Saturday, December 29, 2012

I laughed, I worried, I cried, and I cheered

This morning we woke up to a tiny bit of snow here in Shanghai. It is sunny and soooo cold (at least if you are an Oregonian used to mild weather). We are watching the Beaver bowl game on sling box while we start the morning off lazy and slow. Calee pulled out some weird colored hair, feathers and thread and tied some flies for fishing. I caught up on my former coworker and friend's blog. It is called Bossier than cancer, and I love it. She started the blog shortly after her diagnosis in April 2011.
We had not worked together long, so I knew little about her except she was a college athlete at Oregon (GO DUCKS!!), had a quick wit that was starting to come out at work and was a mother of three.

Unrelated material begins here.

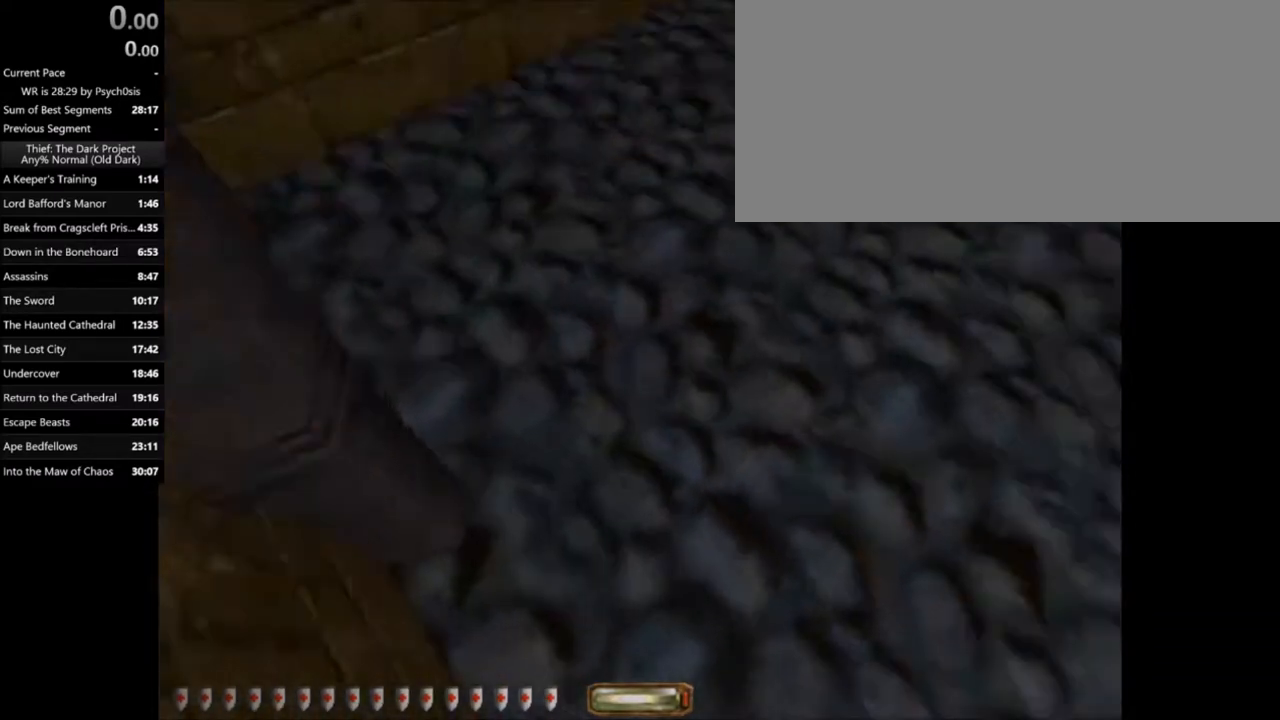
{"keys": ["s"], "mouse": [], "events": [[167, "a", "up"], [167, "s", "down"]]}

I remember the first time I read the blog thinking she was meant to share her stories this way. Her short, funny and straight forward approach to her posts made them a quick read, and left you wanting to read the next before she even had it written. I have laughed, cried, and thought of my own personal experiences with cancer as I read it.
My personal experiences have not been as personal as they are for those that actually had the cancer.....but I still relate to many of her comments as I remember my loved ones going through those appointments, treatments, surgeries, check ups and ALL that comes with them. And I stop to appreciate them and miss them.....and pray for them as they continue to go through their cancer experience.
This morning was no different. As I read all of her November and December posts, I laughed so hard I cried, I cried, and I missed her. I knew some of the places and people she was mentioning from my old job, and I felt reconnected for a little while. And I cheered for her and for her family as her she stays focused on kicking cancer's butt.
I thought about how much I hate and I fear cancer.